After the military showed benefit of tranexamic acid (TXA) in trauma, it was successfully tested in the large CRASH-2 trial, showing great benefit in civilians as well. Moving back to war zone trauma, MATTERs – Military Application of Tranexamic acid in Trauma Emergency Resuscitation Study – brings additional evidence that TXA is good for your trauma patient – and that the greatest benefit is in the most injured patients receiving massive transfusions.
This was a retrospective study, looking at military trauma patients from 2009-2010 requiring transfusion. In this time frame TXA was at first optional, and after 2010 implemented for patients receiving blood products or with sign of fibrinolysis on ROTEM. Later, of course, TXA has since been instituted for all major trauma suspected of bleeding as per CRASH-2.

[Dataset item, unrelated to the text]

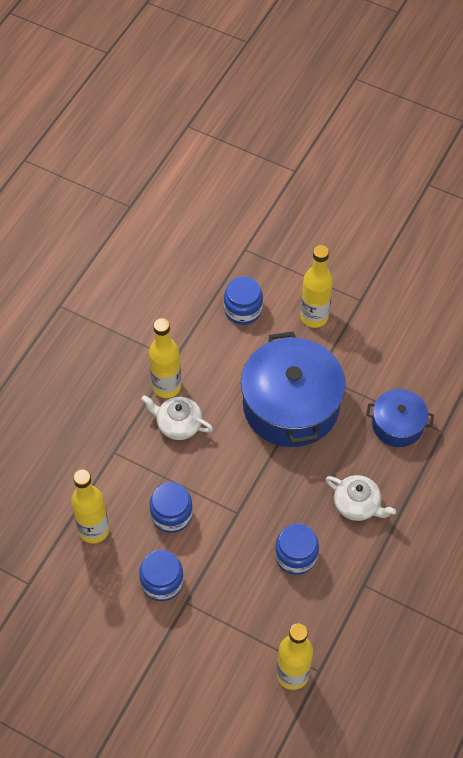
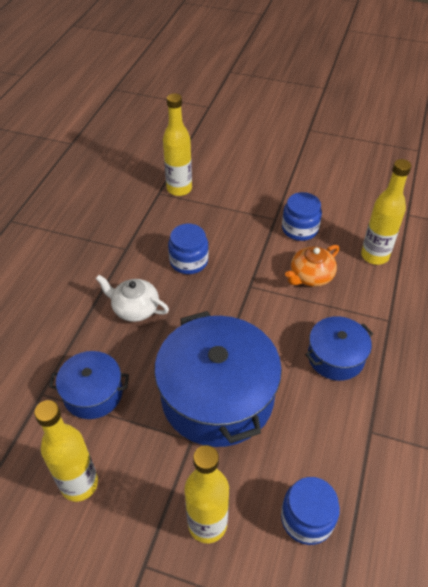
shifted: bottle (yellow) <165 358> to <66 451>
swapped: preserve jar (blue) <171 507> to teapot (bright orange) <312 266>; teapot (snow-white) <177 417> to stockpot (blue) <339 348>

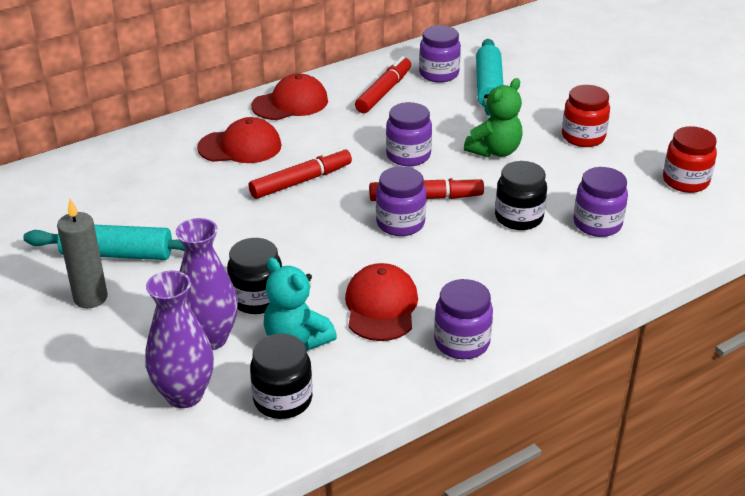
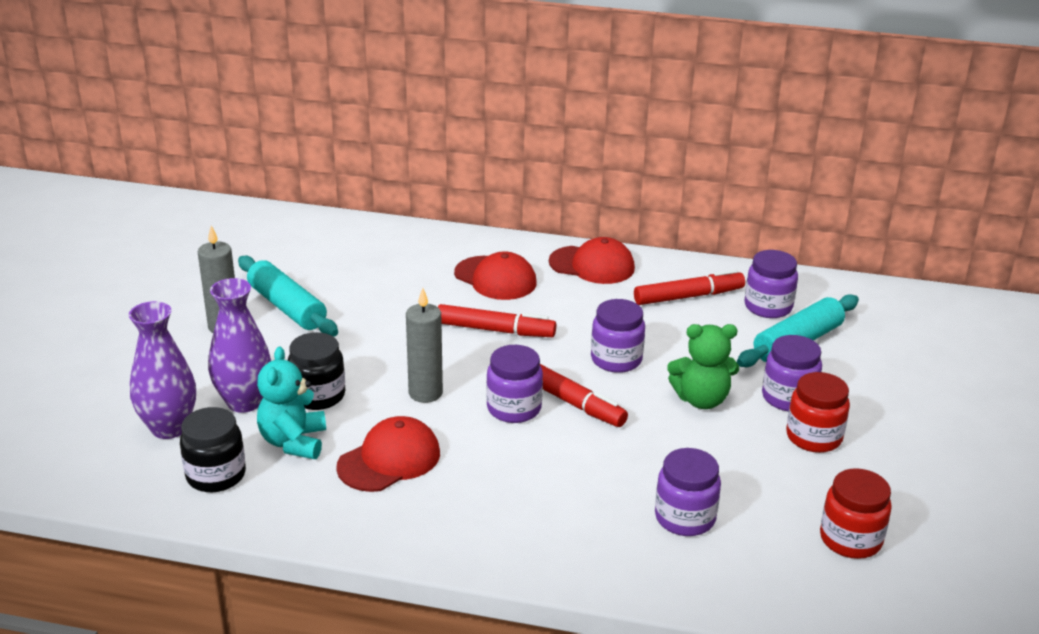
gone: preserve jar (jet-black) <521 195>
new: pillar candle (gray) <424 345>
shifted: preserve jar (purple) <463 319> to <792 373>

The CRASH-2 protocol is TXA 1g as soon as possible (and within 3 hours of the injury). Then, another 1g as an infusion over the next 8 hours. We wrote about CRASH-2 a few years back here (Swedish text). This military trial used TXA 1g bolus, only repeated if the clinician felt it necessary. No-one really knows the optimal dose to use or at what infusion rates, but the CRASH-2 protocol has shown its worth, so I guess we’re sticking with it for now.
896 patients admitted with combat injury requiring transfusion. 293 received TXA and 603 didn’t. Looking at the MATTERs data, these are serious trauma patients! ISS around 25, and over 300 patients got massive transfusions, receiving an average of over 20 PRBCs.
Other usual suspects
Looking at the data, more of the patients receiving TXA also recieved cryoprecipitate. This makes sense, as TXA was on indication, these patients would also often receive other coagulo-enhancing drugs. It also fits with the TXA given to more of the massive transfusion patients and the TXA group looking slightly sicker. As TXA became more popular with time, there might be other advances in trauma care helping the patients in the TXA group. Still, the major difference between the two groups seems to be TXA.
When considering all patients in this study, the TXA group had a 17% mortality vs 23% for the no-TXA group. That’s already impressive. Graphs below.
Left graph showing cumulative survival for TXA vs no TXA for all patients – but look at just the ones needing massive transfusions (right graph), and you’ll find the TXA group has kept roughly the same mortality: 14%, while the no TXA mortality has increased to 28%! The relatively small cohort probably makes the statistical illusion of the hardest injured TXA patients having a better survival than the overall TXA survival. At best, it should be the same.
Any downsides? We’ve all been surprised TXA has shown so few thromboembolic complications. In this study, more patients got pulmonary embolisms and DVTs. Around 2-3% risk of PE or DVT in the TXA group vs 0% in the no TXA group.
This trial is adding to the evidence of TXA benefit, and also showing TXA might have the highest benefit in the most severely bleeding patients.